Rank Capital Inc.
- Native name: Rank
- Formerly: Moni Africa, Moni
- Industry: Business Banking; Financial Technology;
- Founded: 2021
- Founders: Femi Iromini, Adedapo Sobayo
- Headquarters: Lagos, Nigeria
- Key people: Femi Iromini (CEO); Adedapo Sobayo (CTO);
- Subsidiaries: Rank Microfinance Bank; Rank App;
- Website: Website

= Rank Capital =

Nigerian fintech company

Rank Capital Inc. (marketed as: Rank; formerly Moni and Moni Africa) is a Nigerian financial technology and investment company. It encompasses various businesses, including Rank Microfinance Bank and Rank App. The company provides wealth-management and investment services, while Rank Microfinance Bank provides banking services. Rank App provides financial services for communities. It was founded in 2021 as Moni by Femi Iromini and Adedapo Sobayo.

On 12 May 2026, Financial Times, listed Rank as one of Africa's Fastest-Growing Companies in 2026.

==History==
Moni was launched in 2021 and initially focused on group financing for small businesses. Its model used existing community relationships and social trust to organise borrowers into groups and provide access to financing. Y Combinator backed the company, and it participated in the accelerator's program.

Moni's initial business centered on group financing for small businesses, with the company using community structures such as traditional ajo groups as part of its operating model. In 2023, Moni disclosed that it had disbursed nearly ₦67 billion (US$46.62 million) in loans to more than 20,000 businesses and recorded a 96 percent repayment rate.

Moni later expanded from community lending into savings products. The company developed a group-savings model aimed at communities including traders' associations, market unions and neighbourhood cooperatives. TechCabal reported that a pilot of Moni's savings product reached approximately 10,000 business owners and individuals. Participants pooled funds that were invested in government-backed securities such as treasury bills and money-market instruments.

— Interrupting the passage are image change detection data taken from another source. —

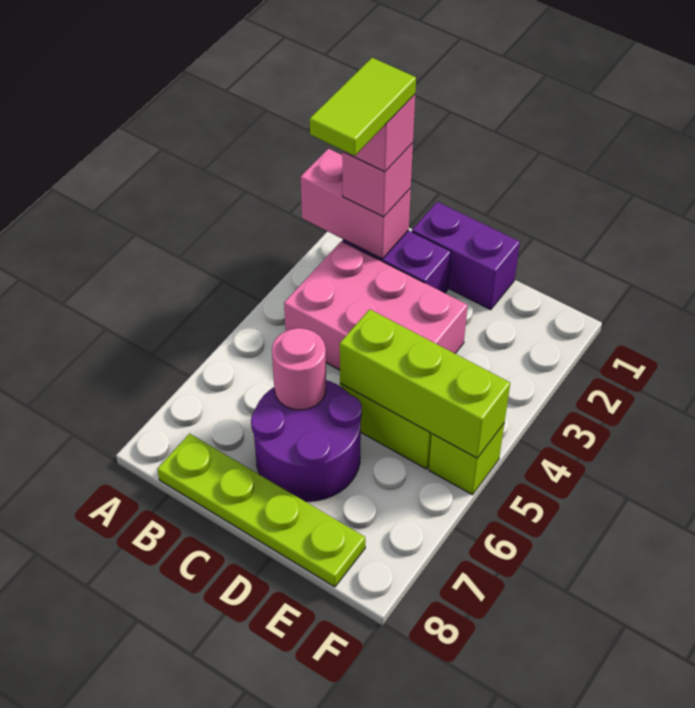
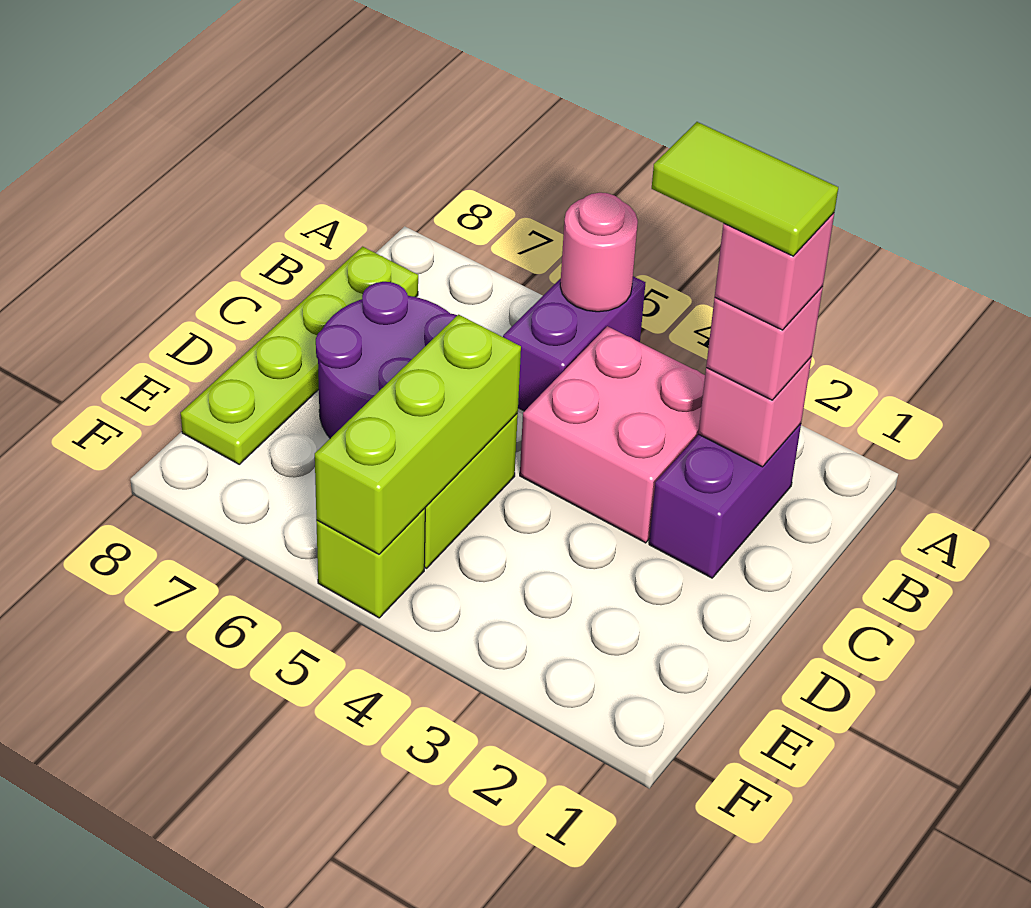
pink brick A2:B2 level 2 -> pink brick B2 level 2
pink brick B3:D4 level 1 -> pink brick B3:C4 level 1
purple brick C1:D1 level 1 -> purple brick A5:B5 level 1
pink round brick C6 level 2 -> pink round brick A5 level 2

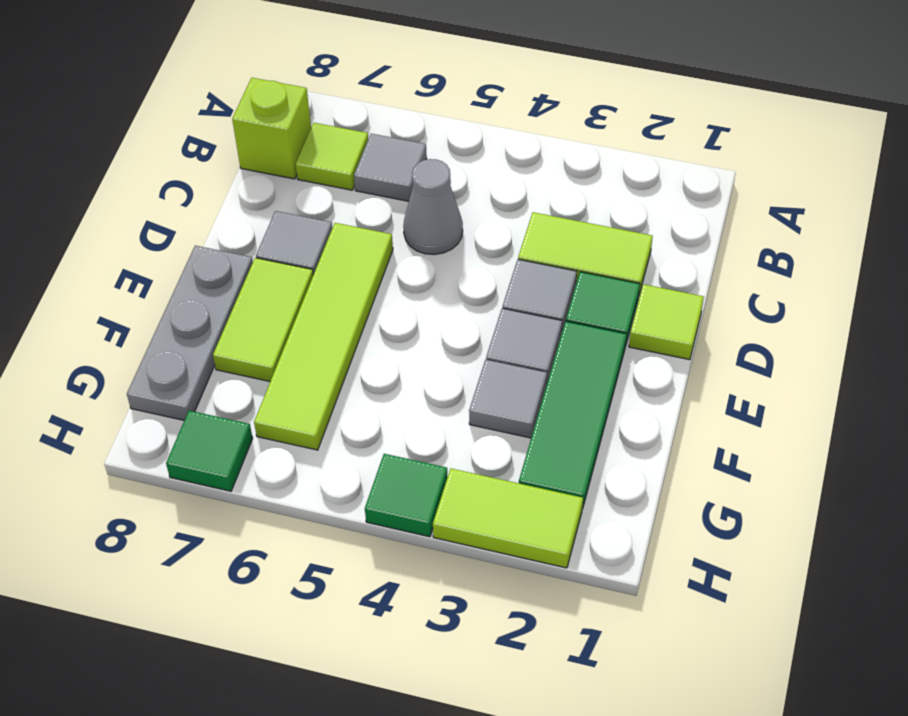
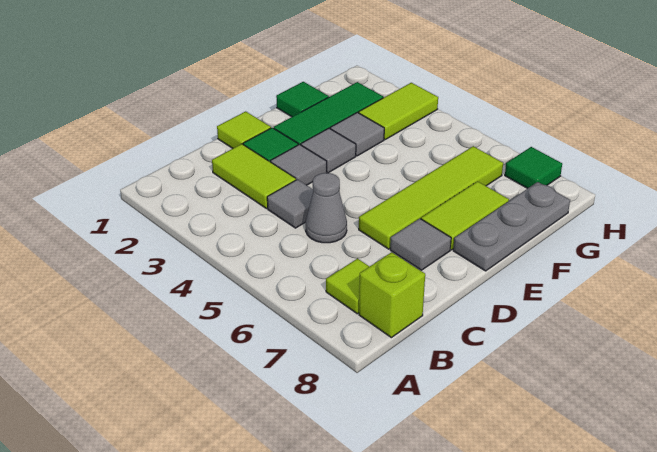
grey tile B6 level 1 -> grey tile C4 level 1
lime tile H2:H3 level 1 -> lime tile G3:H3 level 1
green tile H4 level 1 -> green tile F1 level 1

In November 2025, the company rebranded from Moni to Rank and received a switching license from the Central Bank of Nigeria. It announced the acquisition of AjoMoney and Zazzau Microfinance Bank. Following the acquisition, Zazzau Microfinance Bank was renamed Rank Microfinance Bank and became part of its financial services operations.

In 2026, Rank introduced additional community-finance products, including Money Circles, Tribe, and Rank Perks. Money Circles was described as a digital version of rotating savings groups, while Tribe was designed for community financial management and Rank Perks combined workplace savings with credit services.